Même s’ils provenaient des villages lointains, les pantalons rouges étaient partout considérés, dans les centres de recrutement des régiments, comme les enfants du pays. Le 6 e hussards avait toujours défilé dans Marseille et les Chamborand de l’illustre 2 e régiment à Reims. On n’imaginait pas Lyon sans ses cuirassiers, ni Pontivy sans ses chasseurs. L’armée avait une telle implantation en province que le départ du régiment pour la guerre était un événement.
Dans l’esprit des chefs, le défilé du départ devait élever le moral des populations. La parade de la troupe en marche, dotée de tous ses armements, des voitures de mitrailleuses, d’approvisionnements, des roulantes, des fourragères, des ambulances, des pièces d’artillerie, colonel en tête, clique au complet, tambours battant la marche lorraine, était un spectacle patriotique généralement suivi de retraites aux flambeaux dans les années qui précédaient la guerre. Cette fois les soldats marchaient gravement, pesamment sous les vivats discrets du public.

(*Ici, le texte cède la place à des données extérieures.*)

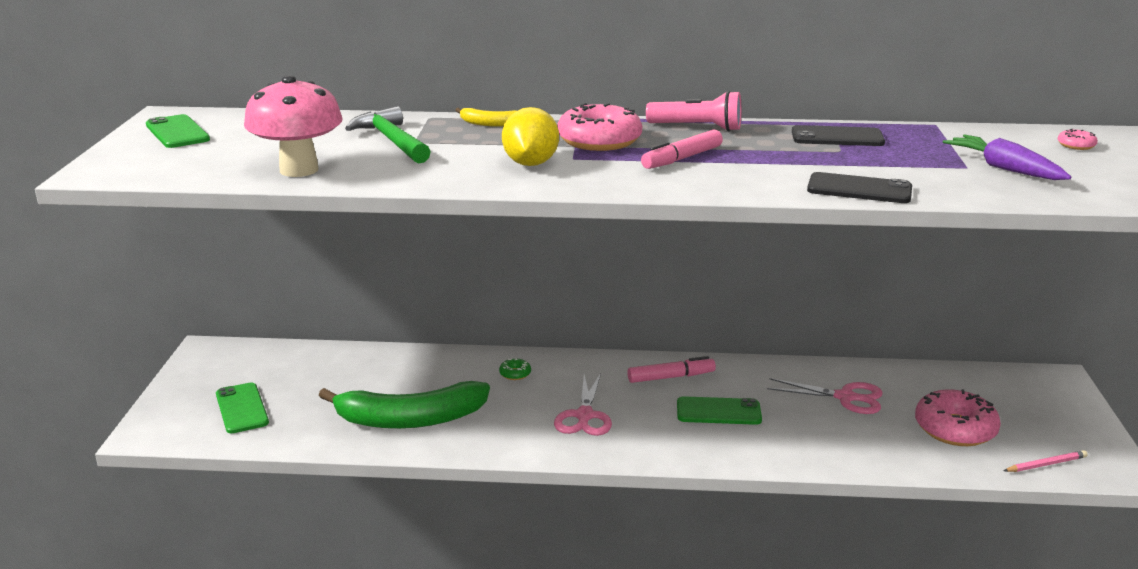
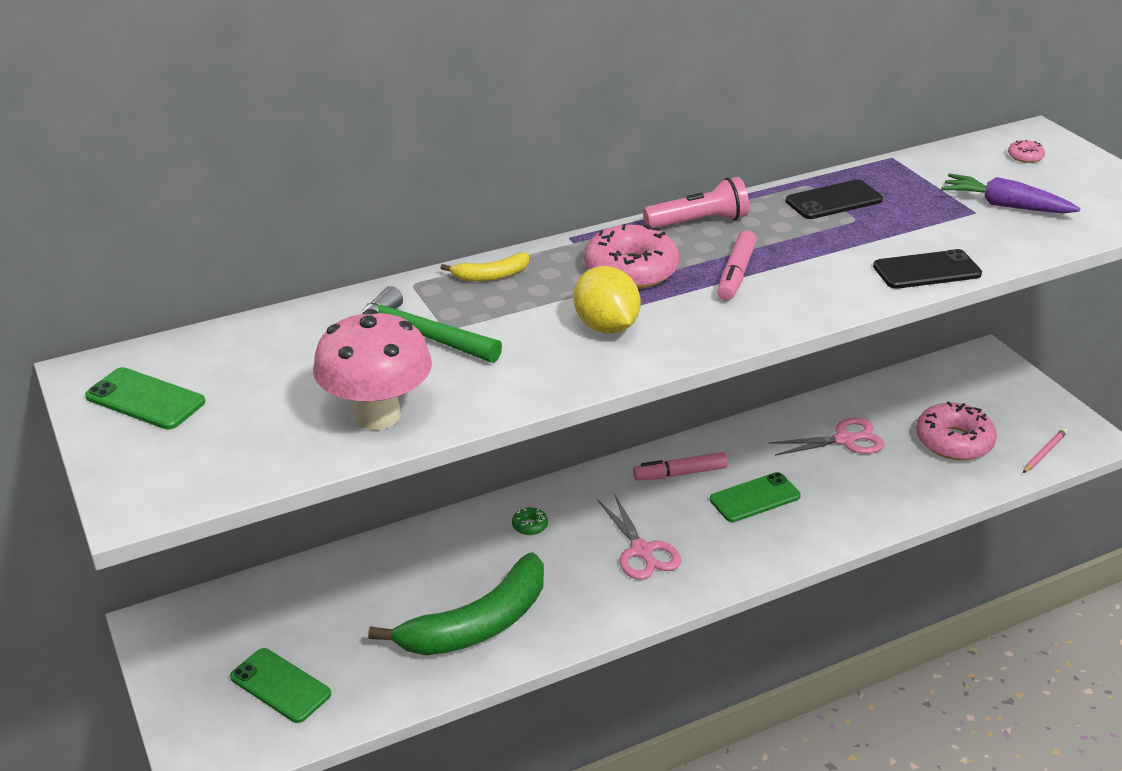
camera: 30 degrees left, 10 degrees up
(671, 377) = (680, 473): pink marker -> pink marker turned 150 degrees counterclockwise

À Montluçon, le colonel Trabuco fait défiler de la caserne à la gare du PO Midi ses trois mille hommes et 183 chevaux, traversant ainsi une ville industrielle dotée, l’une des premières, d’une municipalité socialiste. Trois trains les attendent pour les conduire au point de concentration. L’idole des Montluçonnais n’est pas Poincaré, mais Jaurès, l’ami de Marx Dormoy, l’élu de la cité. Il n’empêche, le 121 e est acclamé. Combien de ces hommes reviendront vivants ? La même scène se reproduit dans toutes les villes de garnison. À Montauban, le colonel du 10 e de dragons présente leur étendard aux cavaliers, avant de défiler dans la ville. À Coulommiers, le régiment de réserve du lieutenant Péguy a un cortège d’accueil jusqu’à la gare.
Ces cérémonies sont organisées, bien préparées. Elles font déjà partie de la propagande de guerre. À l’évidence, la population civile a tenu à apporter son soutien, à la demande du commandement, à l’initiative des municipalités. Comment ne seraient-elles pas impliquées dans le départ en guerre, alors qu’elles ont toujours défendu leurs garnisons, comme un élément essentiel de la vie locale ?
Le recrutement, en août 1914, est toujours régional : le régiment est affecté en permanence à une préfecture ou sous-préfecture. En Bretagne, le 19 e d’infanterie est à Brest et le 41 e à Rennes et à Châteaulin, mais Saint-Malo, Guingamp, Lorient, Saint-Brieuc, Nantes ont aussi leur unité, comme Vannes et Quimper. La Vendée compte des lieux de mobilisation très nombreux, comme les départements du Midi.